RE: precision of floor(a/b)

[Tim Rueth]

I see your point about floor(a*(1+eps)/b) not providing the correct answer
in some cases.  In my case, I'm simply trying to determine the number of
times a for-loop gets executed.  More specifically, I have a for-loop:

alpha_min = 0.0;
alpha_max = 0.6;
alpha_step = 0.1;
for alpha = alpha_min : alpha_step : alpha_max
        # <do some stuff with alpha>
endfor;

I want to know, prior to executing the for-loop, how many times it will be
executed, so I do:

num_steps = floor((alpha_max  - alpha_min)  / alpha_st  * (1+eps) + 1);

Without the *(1+eps) term, num_steps = 5 instead of 6.  I agree that the
(1+eps) term is somewhat of a kludge, but in this case I think it's fine,
since I just need to determine the number of times the for-loop is executed,
and the _min, _step, and _max values will never have precision more than
hundredths.

--Tim


> From: Scott Carter [mailto:address@hidden 
> Sent: Monday, April 05, 2010 6:30 PM
> To: John W. Eaton
> Cc: address@hidden; address@hidden
> Subject: Re: precision of floor(a/b)
> 
> Yep, that's why I said that if the OP wants exact decimal 
> arithmetic the easiest (IMHO) approach is to convert 
> everything to integer and input and separately keep track of 
> where the radix point is.
> 
> But I still don't know what the original problem is/was:
> 
> if 0.6 and 0.1 are meant to be exact decimals, then the 
> convert to integer approach works.
> 
> if they are really floating point approximations, then the 
> use of the floor function is basically ill-defined
> 
> since floor((0.6+eps)/(0.1-eps)) != floor ((0.6-eps)/(0.1+eps)) 
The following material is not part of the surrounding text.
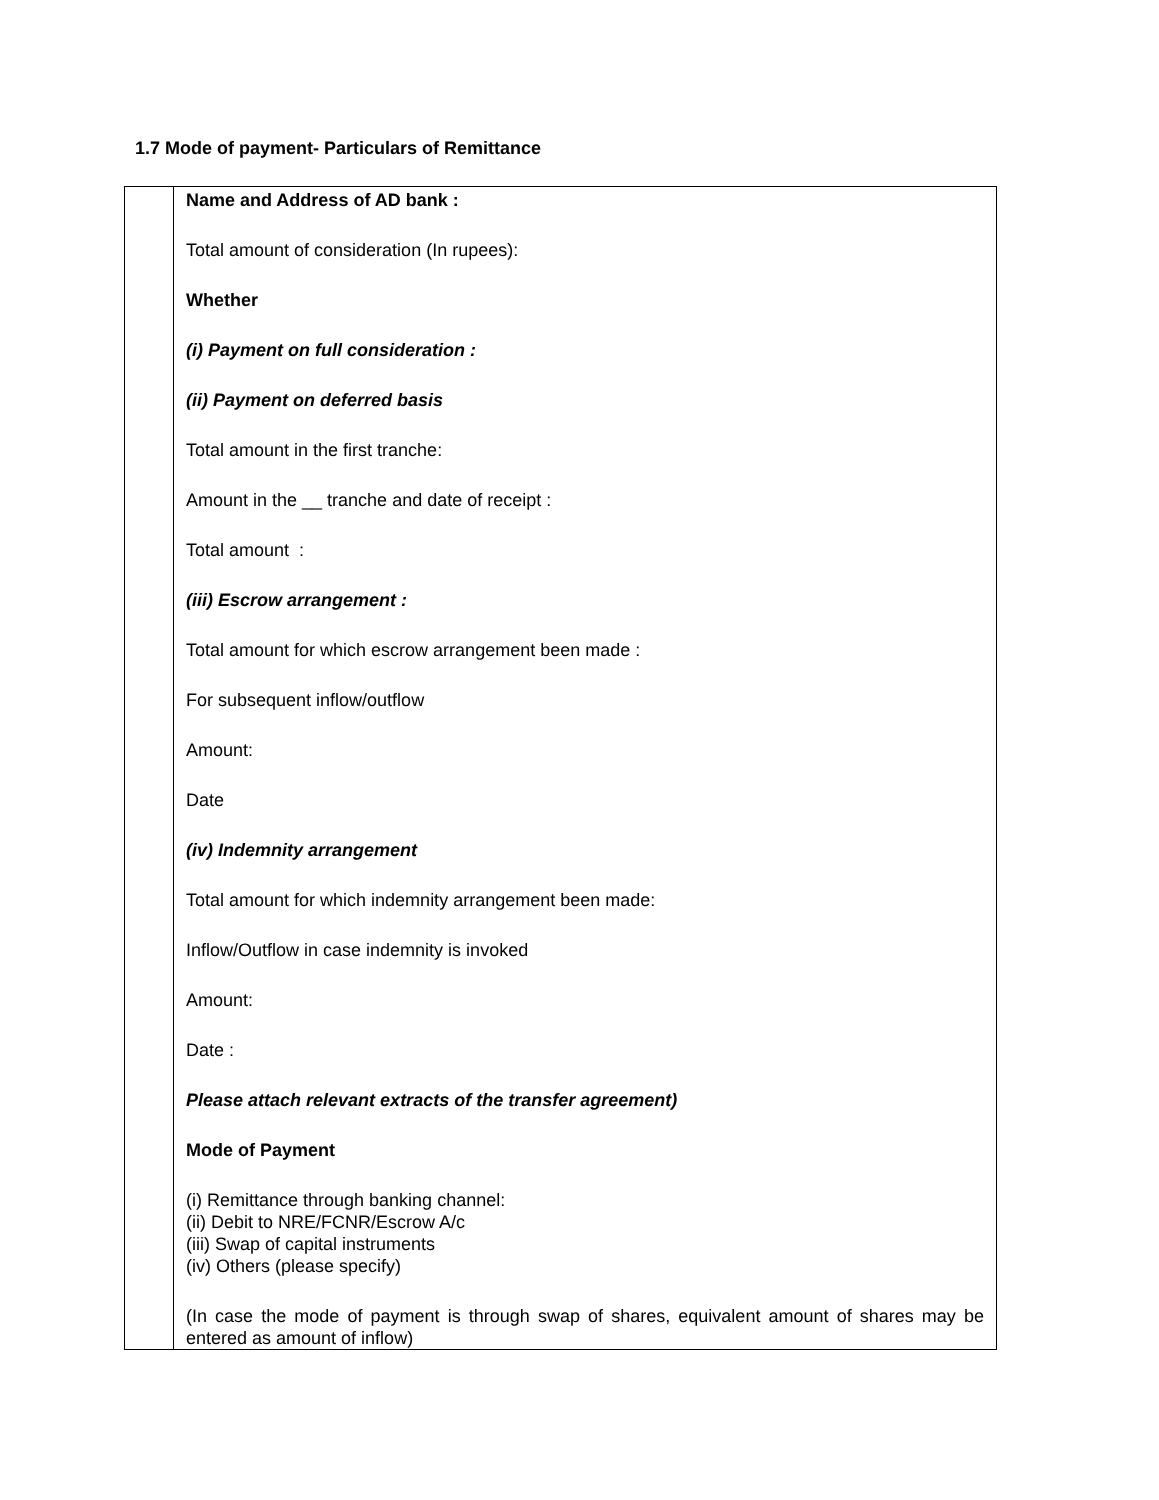1.7 Mode of payment- Particulars of Remittance
| | Name and Address of AD bank : Total amount of consideration (In rupees): Whether (i) Payment on full consideration : (ii) Payment on deferred basis Total amount in the first tranche: Amount in the __ tranche and date of receipt : Total amount : (iii) Escrow arrangement : Total amount for which escrow arrangement been made : For subsequent inflow/outflow Amount: Date (iv) Indemnity arrangement Total amount for which indemnity arrangement been made: Inflow/Outflow in case indemnity is invoked Amount: Date : Please attach relevant extracts of the transfer agreement) Mode of Payment (i) Remittance through banking channel: (ii) Debit to NRE/FCNR/Escrow A/c (iii) Swap of capital instruments (iv) Others (please specify) (In case the mode of payment is through swap of shares, equivalent amount of shares may be entered as amount of inflow) |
> -----Original Message-----
> From: John W. Eaton [mailto:address@hidden 
> Sent: Monday, April 05, 2010 6:23 PM
> To: address@hidden
> Cc: 'Ben Abbott'; address@hidden
> Subject: RE: precision of floor(a/b)
> 
> 
> | Yes, that fixed it, thanks!  Learning something new every day.
> | 
> | --Tim
> | 
> | 
> | > -----Original Message-----
> | > From: Ben Abbott [mailto:address@hidden
> | > Sent: Monday, April 05, 2010 5:01 PM
> | > To: address@hidden
> | > Cc: address@hidden
> | > Subject: Re: precision of floor(a/b)
> | > 
> | > 
> | > On Apr 5, 2010, at 7:52 PM, Tim Rueth wrote:
> | > 
> | > > If I do floor(6/1), I correctly get 6.  If I do
> | > floor(0.6/0.1), I get 5.  If I do floor((0.6/0.1 +
> | > 0.00000001)) I correctly get 6.
> | > >  
> | > > I assume this has to do with the precision of the division? 
> | >  I read in the manual that Octave stores numbers as double 
> | > precision, so this surprises me.  What's the best way to 
> deal with 
> | > this imprecision so I can always get the correct answer, or is 
> | > something else going on here?
> | > 
> | > Will floor(0.6/0.1*(1+eps)) work for you?
> 
> I don't think this is a general solution to the problem.  It 
> will likely do the "right thing" (i.e., what you expect for decimal
> arithmetic) in some cases but not others.  For example, what about
> 
>   floor (0.7999999999999999/0.1*(1+eps))
> 
> which on my system returns 8.  Note that in this case,
> 0.7999999999999999 < 0.8 does evaluate to true, so I guess 
> you would want the result of the division and floor operation 
> to be 7, not 8 if you were doing decimal arithmetic.
> 
> The thing is, you aren't doing decimal arithmetic.  So 
> throwing in factors of eps to get solutions that look right 
> for decimal arithmetic in certain cases is probably not what 
> you want to do.
> 
> jwe
>